Another concept under development is the use of an inorganic membrane. The University of New Mexico researchers have previously shown the ability to prepare a silica membrane that can selectively separate CO2 from CH4 and are developing amicroporous inorganic silica membrane containing amine functional groups for the separation of CO2 from flue gas. The membrane is produced by sol–gel dip processing. By modifying the membrane, the strong interactions between the permeating CO2 molecules and the amine functional membrane pores should enhance selective diffusion of CO2 along the pore wall of the membrane with subsequent blocking of the transport of other gases, such as O2, N2, and SO2. Thus, this novel membrane should have better CO2 selectivity than a pure siliceous membrane, if the illusive balance between permeance and selectivity can be achieved. New Mexico Institute of Mining and Technology is looking at zeolite membranes. Zeolites are crystalline aluminosilicate materials with well-defined subnanometer pores and unique surface properties appropriate for molecular separations, such as CO2 from flue gas. The current work is focusing on the separation of CO2 from N2 at high temperatures. The target operational temperature for membrane development is 400 C (Zhang, 2006).
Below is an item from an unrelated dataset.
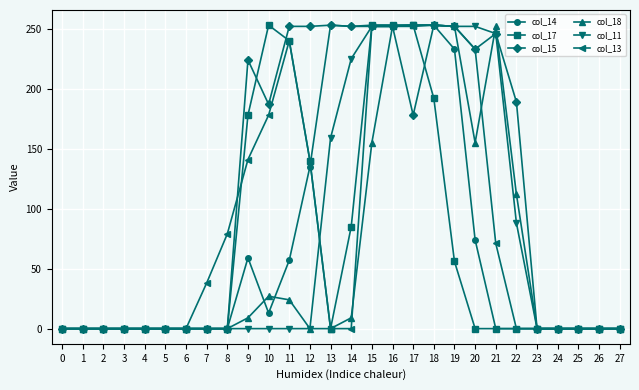

How many distinct data groups are displayed?

6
Innovative use of membranes for CO2 capture from flue gas is also being investigated. Membrane Technology and Research (MTR) is investigating novel thin-film composite polymer membranes and capture configurations to increase the flux of CO2 across the membrane, thereby reducing required membrane area. These membranes will be developed based upon thin-film membranes previously developed by MTR utilizing Pebax1 polyether-polyamide copolymers. This research effort includes studying placement of the membrane modules in the power plant in an optimal configuration so that the driving force across the membrane is maximized.
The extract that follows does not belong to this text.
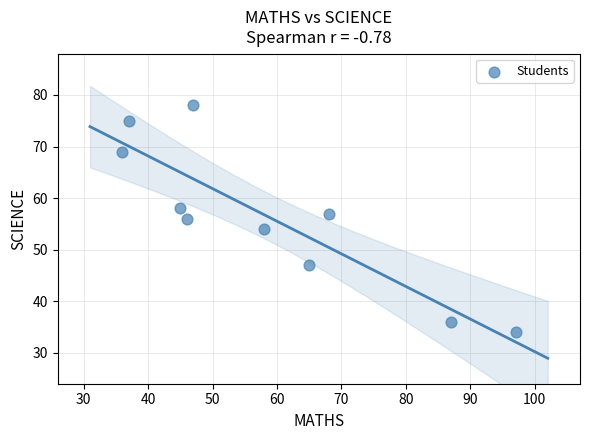

What is the range of Y values (max minus min)?

44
Polymer-based membranes, in comparison to other separation techniques, such as pressure swing absorption, are less energy intensive, require no phase change in the process, and typically provide low-maintenance operations. A polybenzimidazole (PBI) membrane under development at DOE’s Los Alamos National Laboratory (LANL) has demonstrated long-term hydrothermal stability up to 400 C, sulfur tolerance, and overall durability while operating in simulated industrial coal-derived syngas environments for over 400 days at 250 C. Membrane thickness has been decreased to less than 3 mm while operating at simulated industrial syngas conditions.
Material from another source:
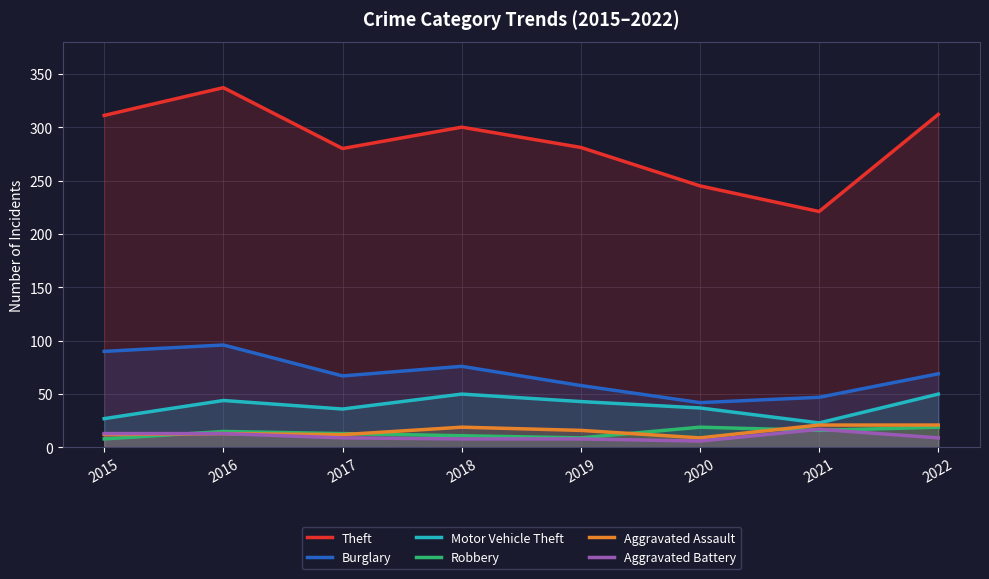

What is the minimum value shown in the chart?

6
NETL researchers have recently fabricated and tested a supported liquid membrane that is CO2 selective and stable at temperatures exceeding 300 C. The membrane consists of an advanced polymer substrate and an ionic liquid developed in a collaborative effort with the University of Notre Dame. Supported liquid membranes are of interest because transport takes place through the liquid within the pores rather than through a solid phase. This feature allows the membranes to take advantage of higher liquid phase diffusivities while maintaining the selectivity of the solution diffusion mechanism. NETL researchers were able to fabricate membranes operational at elevated temperatures due to negligible volatility of the ionic liquid and the exceptional resistance to plasticization of the substrate (Ilconich et al., 2007).